BEGIN Material for the task

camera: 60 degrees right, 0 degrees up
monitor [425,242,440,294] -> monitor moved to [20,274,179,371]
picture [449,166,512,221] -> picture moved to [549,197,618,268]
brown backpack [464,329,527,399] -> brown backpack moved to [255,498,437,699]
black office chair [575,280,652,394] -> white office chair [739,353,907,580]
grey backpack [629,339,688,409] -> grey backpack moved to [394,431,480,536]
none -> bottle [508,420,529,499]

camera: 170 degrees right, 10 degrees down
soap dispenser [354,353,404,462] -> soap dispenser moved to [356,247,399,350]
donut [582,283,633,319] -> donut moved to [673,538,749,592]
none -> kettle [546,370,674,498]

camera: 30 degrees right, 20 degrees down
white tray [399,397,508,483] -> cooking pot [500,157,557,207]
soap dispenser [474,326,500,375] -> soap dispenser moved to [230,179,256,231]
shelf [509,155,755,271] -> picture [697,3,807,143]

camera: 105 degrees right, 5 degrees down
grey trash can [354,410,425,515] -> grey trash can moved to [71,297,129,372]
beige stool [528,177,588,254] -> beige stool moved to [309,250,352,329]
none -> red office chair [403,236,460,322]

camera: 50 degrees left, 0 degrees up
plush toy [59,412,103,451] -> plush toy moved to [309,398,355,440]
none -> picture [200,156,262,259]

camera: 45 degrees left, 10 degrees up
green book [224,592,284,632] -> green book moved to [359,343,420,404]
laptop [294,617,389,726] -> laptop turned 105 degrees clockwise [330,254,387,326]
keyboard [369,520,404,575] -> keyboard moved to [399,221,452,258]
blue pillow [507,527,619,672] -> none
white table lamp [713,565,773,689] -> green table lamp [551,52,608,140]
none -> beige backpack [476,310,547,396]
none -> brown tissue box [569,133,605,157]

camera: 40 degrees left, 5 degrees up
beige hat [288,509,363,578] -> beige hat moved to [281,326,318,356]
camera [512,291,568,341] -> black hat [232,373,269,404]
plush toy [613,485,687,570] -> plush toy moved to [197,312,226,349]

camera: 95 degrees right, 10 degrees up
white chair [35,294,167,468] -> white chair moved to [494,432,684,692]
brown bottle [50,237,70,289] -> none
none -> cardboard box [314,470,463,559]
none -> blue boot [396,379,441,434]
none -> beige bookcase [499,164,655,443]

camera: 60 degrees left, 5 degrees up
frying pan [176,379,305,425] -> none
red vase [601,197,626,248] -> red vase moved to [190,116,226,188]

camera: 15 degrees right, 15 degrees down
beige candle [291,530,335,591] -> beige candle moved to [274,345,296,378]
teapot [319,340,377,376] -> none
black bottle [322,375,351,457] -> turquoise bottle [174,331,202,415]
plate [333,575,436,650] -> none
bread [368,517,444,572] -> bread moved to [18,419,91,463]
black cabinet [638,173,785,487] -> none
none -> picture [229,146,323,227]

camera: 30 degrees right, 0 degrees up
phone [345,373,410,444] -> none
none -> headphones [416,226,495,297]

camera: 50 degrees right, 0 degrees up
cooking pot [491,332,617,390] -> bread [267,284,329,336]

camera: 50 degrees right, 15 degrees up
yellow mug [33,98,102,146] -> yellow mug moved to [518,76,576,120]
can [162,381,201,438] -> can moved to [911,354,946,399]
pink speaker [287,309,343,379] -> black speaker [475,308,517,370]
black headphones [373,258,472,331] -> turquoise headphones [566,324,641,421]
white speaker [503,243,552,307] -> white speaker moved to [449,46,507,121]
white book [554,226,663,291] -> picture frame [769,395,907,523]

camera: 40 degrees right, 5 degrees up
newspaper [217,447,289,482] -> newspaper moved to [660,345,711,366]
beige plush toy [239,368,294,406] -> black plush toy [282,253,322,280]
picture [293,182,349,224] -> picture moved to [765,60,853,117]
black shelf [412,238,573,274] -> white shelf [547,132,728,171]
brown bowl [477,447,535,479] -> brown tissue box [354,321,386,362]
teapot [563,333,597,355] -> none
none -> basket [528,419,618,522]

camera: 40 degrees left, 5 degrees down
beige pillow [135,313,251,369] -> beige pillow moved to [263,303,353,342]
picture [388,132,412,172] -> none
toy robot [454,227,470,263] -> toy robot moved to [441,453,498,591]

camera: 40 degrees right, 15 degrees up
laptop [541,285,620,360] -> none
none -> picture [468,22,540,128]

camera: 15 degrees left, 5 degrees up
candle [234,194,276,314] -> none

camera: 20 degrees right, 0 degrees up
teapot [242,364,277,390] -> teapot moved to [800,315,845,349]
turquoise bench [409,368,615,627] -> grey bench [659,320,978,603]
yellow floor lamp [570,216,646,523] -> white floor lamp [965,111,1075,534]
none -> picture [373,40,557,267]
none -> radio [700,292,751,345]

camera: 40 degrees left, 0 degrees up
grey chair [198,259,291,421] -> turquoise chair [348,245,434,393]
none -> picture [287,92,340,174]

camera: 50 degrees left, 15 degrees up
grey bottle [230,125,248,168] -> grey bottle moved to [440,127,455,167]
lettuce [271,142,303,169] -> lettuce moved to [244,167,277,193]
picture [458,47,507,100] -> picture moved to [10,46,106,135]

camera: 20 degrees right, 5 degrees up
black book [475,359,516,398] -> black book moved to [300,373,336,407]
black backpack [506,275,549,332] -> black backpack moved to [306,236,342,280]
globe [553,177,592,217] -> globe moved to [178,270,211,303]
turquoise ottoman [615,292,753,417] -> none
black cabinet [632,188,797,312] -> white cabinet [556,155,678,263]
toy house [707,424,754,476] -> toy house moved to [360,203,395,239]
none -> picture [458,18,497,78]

END Material for the task

Required work ▸ Out of the material above, output word for word the line with "camera: 40 degrees right, 5 degrees up", the line with "lettuce [271,142,303,169] ->", and all lines between them, with nothing else.

Output ▸
camera: 40 degrees right, 5 degrees up
newspaper [217,447,289,482] -> newspaper moved to [660,345,711,366]
beige plush toy [239,368,294,406] -> black plush toy [282,253,322,280]
picture [293,182,349,224] -> picture moved to [765,60,853,117]
black shelf [412,238,573,274] -> white shelf [547,132,728,171]
brown bowl [477,447,535,479] -> brown tissue box [354,321,386,362]
teapot [563,333,597,355] -> none
none -> basket [528,419,618,522]

camera: 40 degrees left, 5 degrees down
beige pillow [135,313,251,369] -> beige pillow moved to [263,303,353,342]
picture [388,132,412,172] -> none
toy robot [454,227,470,263] -> toy robot moved to [441,453,498,591]

camera: 40 degrees right, 15 degrees up
laptop [541,285,620,360] -> none
none -> picture [468,22,540,128]

camera: 15 degrees left, 5 degrees up
candle [234,194,276,314] -> none

camera: 20 degrees right, 0 degrees up
teapot [242,364,277,390] -> teapot moved to [800,315,845,349]
turquoise bench [409,368,615,627] -> grey bench [659,320,978,603]
yellow floor lamp [570,216,646,523] -> white floor lamp [965,111,1075,534]
none -> picture [373,40,557,267]
none -> radio [700,292,751,345]

camera: 40 degrees left, 0 degrees up
grey chair [198,259,291,421] -> turquoise chair [348,245,434,393]
none -> picture [287,92,340,174]

camera: 50 degrees left, 15 degrees up
grey bottle [230,125,248,168] -> grey bottle moved to [440,127,455,167]
lettuce [271,142,303,169] -> lettuce moved to [244,167,277,193]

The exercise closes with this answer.